Associated Capital Group  vs.  Power REIT

 Performance 
       Timeline  
Associated Capital 

Risk-Adjusted Performance

9 of 100

 
Weak
 
Strong
OK
Compared to the overall equity markets, risk-adjusted returns on investments in Associated Capital Group are ranked lower than 9 (%) of all global equities and portfolios over the last 90 days. In spite of rather fragile fundamental indicators, Associated Capital exhibited solid returns over the last few months and may actually be approaching a breakup point.
Power REIT 

Risk-Adjusted Performance

6 of 100

 
Weak
 
Strong
Modest
Compared to the overall equity markets, risk-adjusted returns on investments in Power REIT are ranked lower than 6 (%) of all global equities and portfolios over the last 90 days. In spite of fairly weak basic indicators, Power REIT showed solid returns over the last few months and may actually be approaching a breakup point.
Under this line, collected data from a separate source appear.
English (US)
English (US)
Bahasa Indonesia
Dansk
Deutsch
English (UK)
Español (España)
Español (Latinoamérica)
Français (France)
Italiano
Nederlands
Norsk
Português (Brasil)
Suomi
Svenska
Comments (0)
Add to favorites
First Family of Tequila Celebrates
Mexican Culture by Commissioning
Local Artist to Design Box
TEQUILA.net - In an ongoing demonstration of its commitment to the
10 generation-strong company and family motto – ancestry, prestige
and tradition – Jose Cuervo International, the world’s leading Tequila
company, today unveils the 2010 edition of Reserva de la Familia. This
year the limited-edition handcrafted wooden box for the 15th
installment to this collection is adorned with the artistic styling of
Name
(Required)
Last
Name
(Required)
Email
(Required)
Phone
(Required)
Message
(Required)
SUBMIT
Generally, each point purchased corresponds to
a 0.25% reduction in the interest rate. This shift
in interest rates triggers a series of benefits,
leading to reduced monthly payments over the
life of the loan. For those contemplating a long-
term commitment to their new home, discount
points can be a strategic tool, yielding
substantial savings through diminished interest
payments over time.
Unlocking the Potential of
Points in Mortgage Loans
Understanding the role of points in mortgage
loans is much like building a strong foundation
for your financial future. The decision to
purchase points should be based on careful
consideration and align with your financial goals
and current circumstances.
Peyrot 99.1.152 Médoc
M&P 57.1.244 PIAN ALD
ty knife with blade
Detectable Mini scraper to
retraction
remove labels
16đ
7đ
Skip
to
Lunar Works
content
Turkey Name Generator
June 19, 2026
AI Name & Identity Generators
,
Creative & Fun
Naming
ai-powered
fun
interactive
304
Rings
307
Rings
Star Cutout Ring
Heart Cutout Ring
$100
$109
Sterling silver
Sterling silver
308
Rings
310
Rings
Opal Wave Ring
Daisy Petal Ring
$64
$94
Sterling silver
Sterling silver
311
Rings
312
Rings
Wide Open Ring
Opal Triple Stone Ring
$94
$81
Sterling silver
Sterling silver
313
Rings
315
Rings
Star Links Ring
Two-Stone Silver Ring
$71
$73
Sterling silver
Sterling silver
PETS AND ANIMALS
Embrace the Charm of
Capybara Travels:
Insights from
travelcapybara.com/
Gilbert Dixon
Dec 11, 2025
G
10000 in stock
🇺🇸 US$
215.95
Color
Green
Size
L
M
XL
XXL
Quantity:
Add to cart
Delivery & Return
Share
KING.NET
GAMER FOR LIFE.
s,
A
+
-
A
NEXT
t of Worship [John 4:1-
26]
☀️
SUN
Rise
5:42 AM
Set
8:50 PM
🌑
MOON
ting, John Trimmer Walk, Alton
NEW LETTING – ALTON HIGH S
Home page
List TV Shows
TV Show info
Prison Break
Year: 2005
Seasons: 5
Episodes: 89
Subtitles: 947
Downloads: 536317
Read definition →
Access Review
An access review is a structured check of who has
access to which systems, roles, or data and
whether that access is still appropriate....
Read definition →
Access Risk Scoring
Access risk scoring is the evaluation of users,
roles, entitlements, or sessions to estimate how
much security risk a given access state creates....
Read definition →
Associated Capital and Power REIT Volatility Contrast

   Predicted Return Density   
       Returns  

Pair Trading with Associated Capital and Power REIT

The main advantage of trading using opposite Associated Capital and Power REIT positions is that it hedges away some unsystematic risk. Because of two separate transactions, even if Associated Capital position performs unexpectedly, Power REIT can make up some of the losses. Pair trading also minimizes risk from directional movements in the market. For example, if an entire industry or sector drops because of unexpected headlines, the short position in Power REIT will offset losses from the drop in Power REIT's long position.
The idea behind Associated Capital Group and Power REIT pairs trading is to make the combined position market-neutral, meaning the overall market's direction will not affect its win or loss (or potential downside or upside). This can be achieved by designing a pairs trade with two highly correlated stocks or equities that operate in a similar space or sector, making it possible to obtain profits through simple and relatively low-risk investment.
Check out your portfolio center.
Note that this page's information should be used as a complementary analysis to find the right mix of equity instruments to add to your existing portfolios or create a brand new portfolio. You can also try the Headlines Timeline module to stay connected to all market stories and filter out noise. Drill down to analyze hype elasticity.